======== Records provided
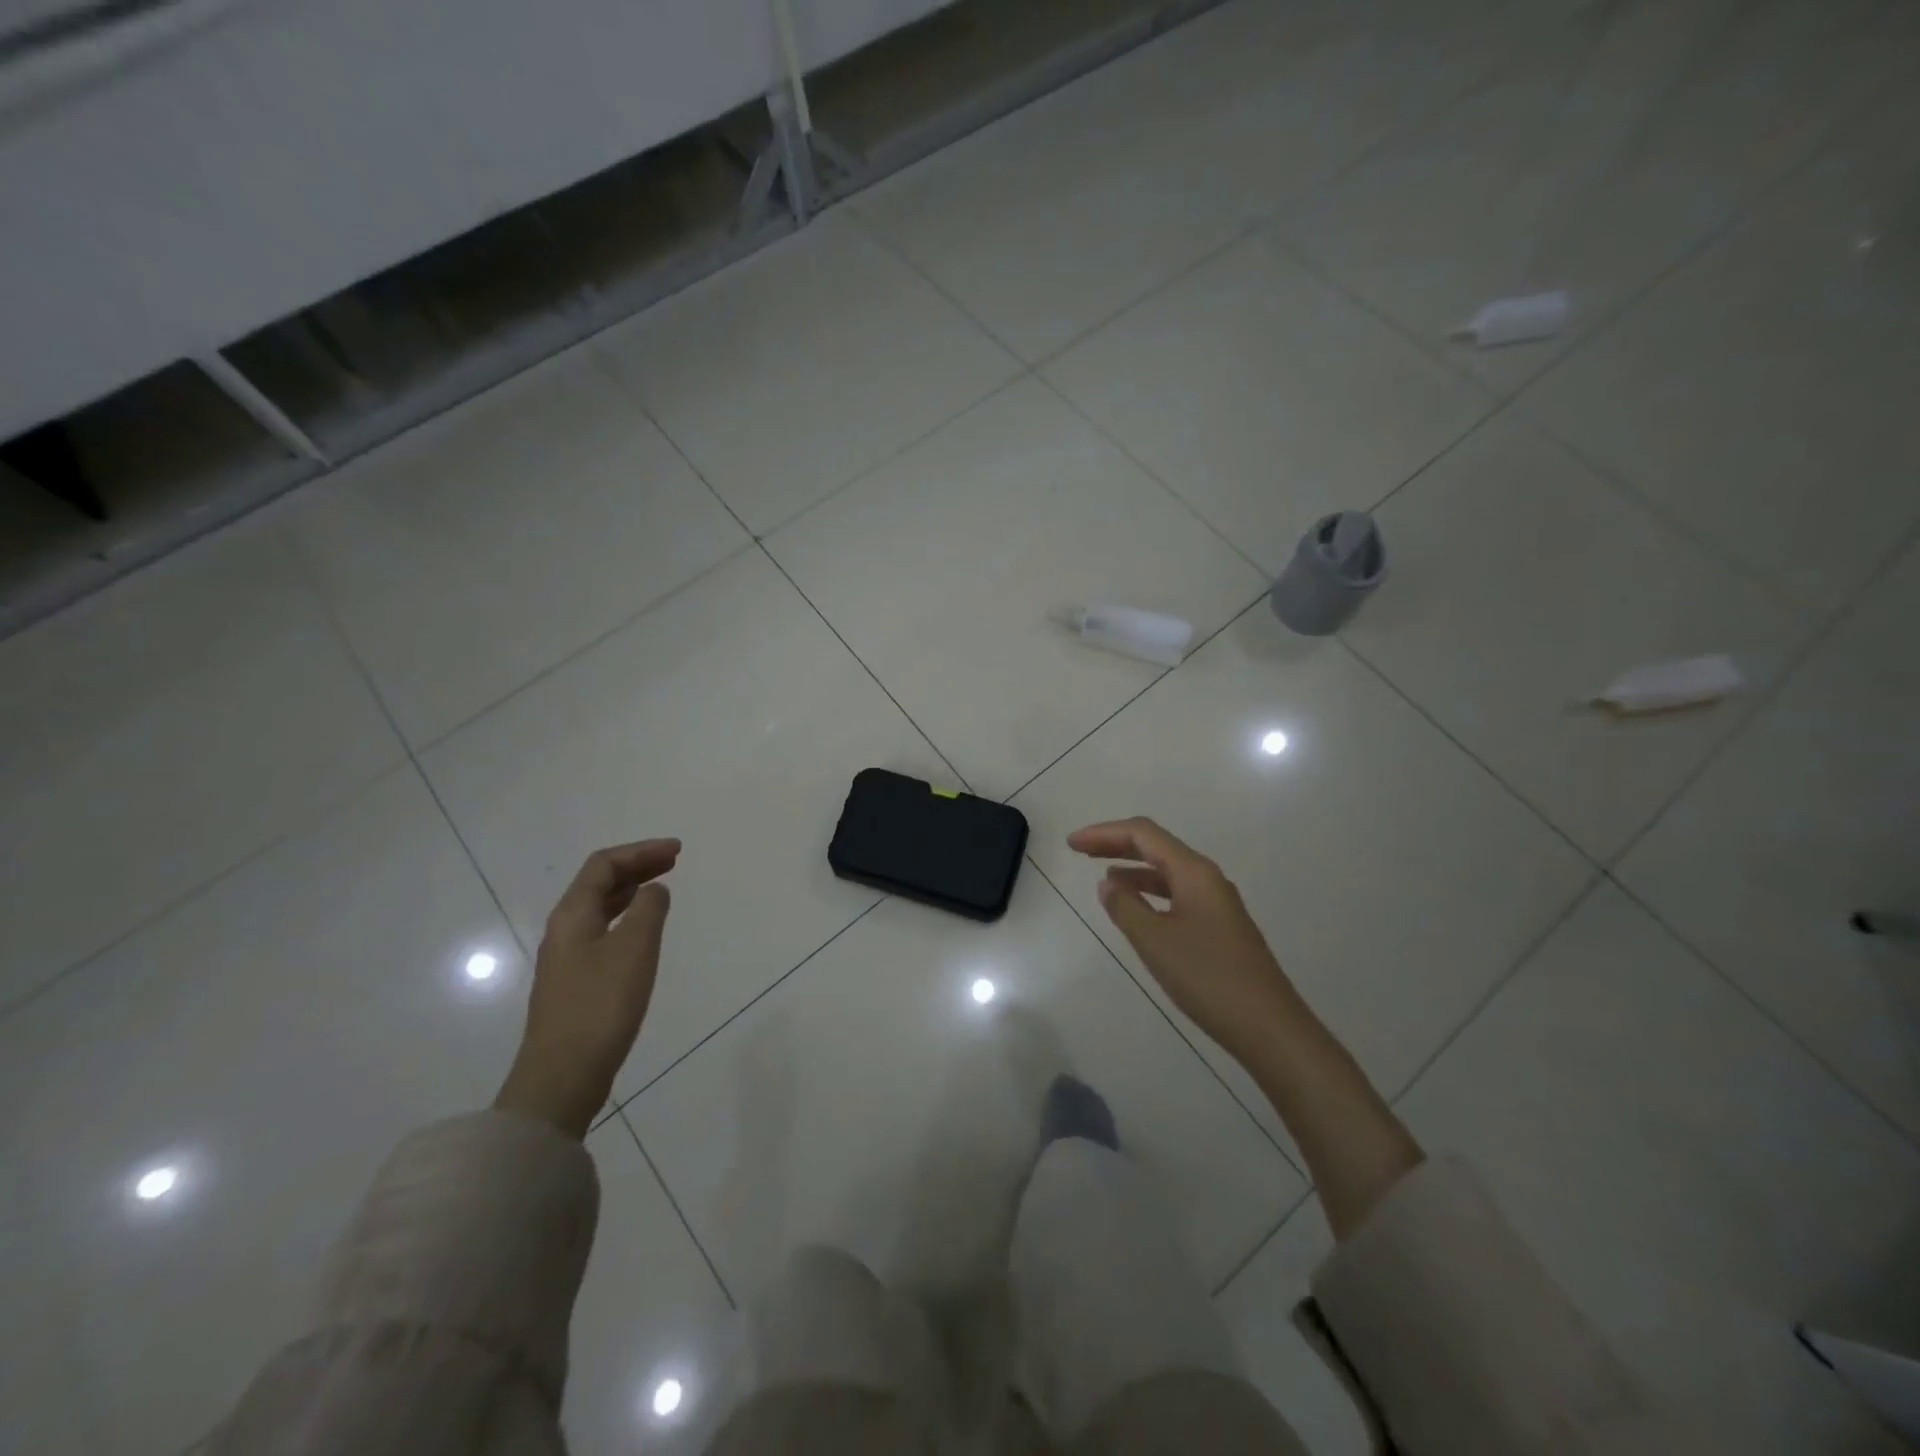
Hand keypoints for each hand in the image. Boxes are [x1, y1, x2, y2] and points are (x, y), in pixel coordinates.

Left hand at [494, 839, 678, 1137]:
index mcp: (573, 915)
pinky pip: (602, 931)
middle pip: (599, 883)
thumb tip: (654, 890)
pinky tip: (643, 930)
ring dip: (631, 891)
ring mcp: (567, 958)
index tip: (678, 851)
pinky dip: (627, 917)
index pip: (604, 865)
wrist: (563, 1075)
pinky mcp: (576, 982)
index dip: (641, 851)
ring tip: (662, 887)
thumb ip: (649, 910)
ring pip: (600, 908)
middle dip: (637, 866)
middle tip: (674, 861)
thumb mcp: (634, 949)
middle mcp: (564, 930)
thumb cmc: (601, 1005)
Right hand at [1068, 817, 1297, 1062]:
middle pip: (1156, 846)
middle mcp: (1207, 878)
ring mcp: (1216, 902)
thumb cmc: (1208, 978)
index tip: (1071, 844)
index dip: (1104, 833)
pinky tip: (1136, 907)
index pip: (1143, 834)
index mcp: (1194, 872)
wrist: (1269, 1027)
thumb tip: (1108, 883)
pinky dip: (1150, 890)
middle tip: (1080, 850)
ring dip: (1133, 867)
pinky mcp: (1219, 926)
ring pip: (1167, 870)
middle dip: (1116, 844)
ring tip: (1102, 876)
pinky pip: (1176, 893)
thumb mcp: (1155, 942)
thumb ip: (1126, 907)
================
### Required work
Return every line from the entries above that contains the word "ring".

### Answer to this task
ring dip: (631, 891)
ring mcp: (567, 958)
ring tip: (662, 887)
ring pip: (600, 908)
ring mcp: (1216, 902)
ring dip: (1133, 867)
ring pip: (1167, 870)
ring tip: (1102, 876)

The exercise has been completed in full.